Клаус/Далия. (инцест)
11 апреля 2017 г. в 08:17
Ненависть опутывает внутренности черной гирляндой, но поверх нее, склизкой, загнивающей, медленно уничтожающей самую его суть, алыми пятнами выступает сожаление.
Сожаление, которое все лишь осложняет — он всегда считал, что эмоции делают людей слабыми, и теперь уподобился им, этим жалким созданиям.
Хотел бы он разрубить этот узел одним хорошим взмахом меча — но мечи теперь не в ходу, да и Далия не настолько беспечна, чтоб обнажить перед ним покорно шею и ждать удара.
Так он живет — загнивает и кровоточит изнутри, а внешне отстраненно щурится, обжигая все вокруг взглядом, полным арктического холода и ярости.
Холодная ярость — она самая опасная.
— Я тебя помню, — как помнит он и тот день, когда истина открылась ему, и эти слова сорвались с губ: слова, полные удивления, узнавания и отвращения к самому себе. — Ведь это ты… Это была ты!
— Кажется, ты не возражал, — хищный профиль Далии так равнодушен, а у него внутри бушует истинная буря: прежде ему не приходилось знать такого смятения, даже в тот самый первый раз, когда его волчья сущность впервые взяла над ним верх.
Он обходит ее вокруг, словно хищник, загоняющий жертву, он невольно жадно втягивает носом воздух и замирает, потрясенный своими ощущениями.
Да, она пахнет все так же — одуряющая смесь мяты и луговых трав, которые путались в ее темных (о, и они все еще темные) волосах, когда он целовал ее, прижимая к земле своим весом.
Вот только лицо ее изменилось — она постарела, пусть и недостаточно для того, чтобы в его глазах казаться дряхлой старухой, но той прежней лесной эфемерной нимфой ей уже никогда не стать…
— Ты никогда не спрашивал моего имени, — ее губ касается улыбка, легкая и бесконечно мечтательная, но при этом наполненная триумфом. Он знает эту улыбку — будучи мстительным и истинно темным созданием, он и сам не раз улыбался так в лицо своим поверженным врагам. — Ты просто приходил, и брал то, чего жаждал. Меня. Далию. Твою кровь и плоть. Твою тетку.
— Это и был твой план, ты, мерзкая, одержимая сука? — он хватает ее за плечи, встряхивает так яростно, что ее голова мотается из стороны в сторону и темные волосы падают на лицо. Приближая свое лицо к ее лицо, он так остро ощущает, что их губы в миллиметре от поцелуя: он ощущает ее дыхание, и знает, что она ощущает его дыхание тоже.

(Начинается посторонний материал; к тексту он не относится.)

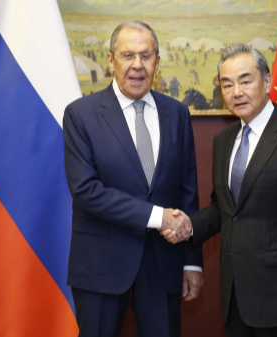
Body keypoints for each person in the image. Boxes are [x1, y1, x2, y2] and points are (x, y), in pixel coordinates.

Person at [162, 43, 277, 337]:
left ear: (266, 83)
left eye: (245, 80)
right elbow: (224, 208)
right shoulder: (223, 141)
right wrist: (188, 226)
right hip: (235, 296)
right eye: (227, 84)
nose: (236, 92)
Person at [63, 20, 203, 337]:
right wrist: (158, 217)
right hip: (101, 264)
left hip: (163, 263)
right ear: (111, 60)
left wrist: (192, 262)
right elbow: (86, 191)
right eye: (127, 55)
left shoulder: (177, 113)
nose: (137, 65)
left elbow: (187, 192)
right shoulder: (81, 114)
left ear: (157, 61)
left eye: (146, 55)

— Тогда у меня еще не было никакого плана, — смеется она ему в лицо. — Тогда я просто была влюблена в животное, которым ты был. Я жаждала тебя даже больше, чем ты жаждал меня. И знаешь что, Никлаус? Спустя несколько сотен лет, ничего не изменилось. Я ощущаю, как эта жажда, эта страсть, вибрирует прямо в твоих костях…
Ее голос опускается до шепота, проникает прямо под кожу, будоражит и без того горячую кровь.
Он закрыл бы глаза и растворился в пороке, если бы не одно-единственное «но», которое и удерживает его на грани этого безумия.
— Ты собираешься убить мою дочь, — цедит он и отталкивает Далию от себя, словно она грязная, словно она прокаженная, хотя на самом деле это себя он ощущает таковым.
— И я убью ее, Никлаус, — со спокойной, несколько грустной улыбкой обещает Далия. — Ради тебя самого, убью, иначе девочка погубит тебя. Ты, может быть, не веришь мне, но я делаю это из любви к тебе.
Он не верит ей, конечно. И он ненавидит ее, и он убьет ее, обязательно убьет…
Но не раньше, чем узнает, сохранили ли ее губы вкус дикой земляники.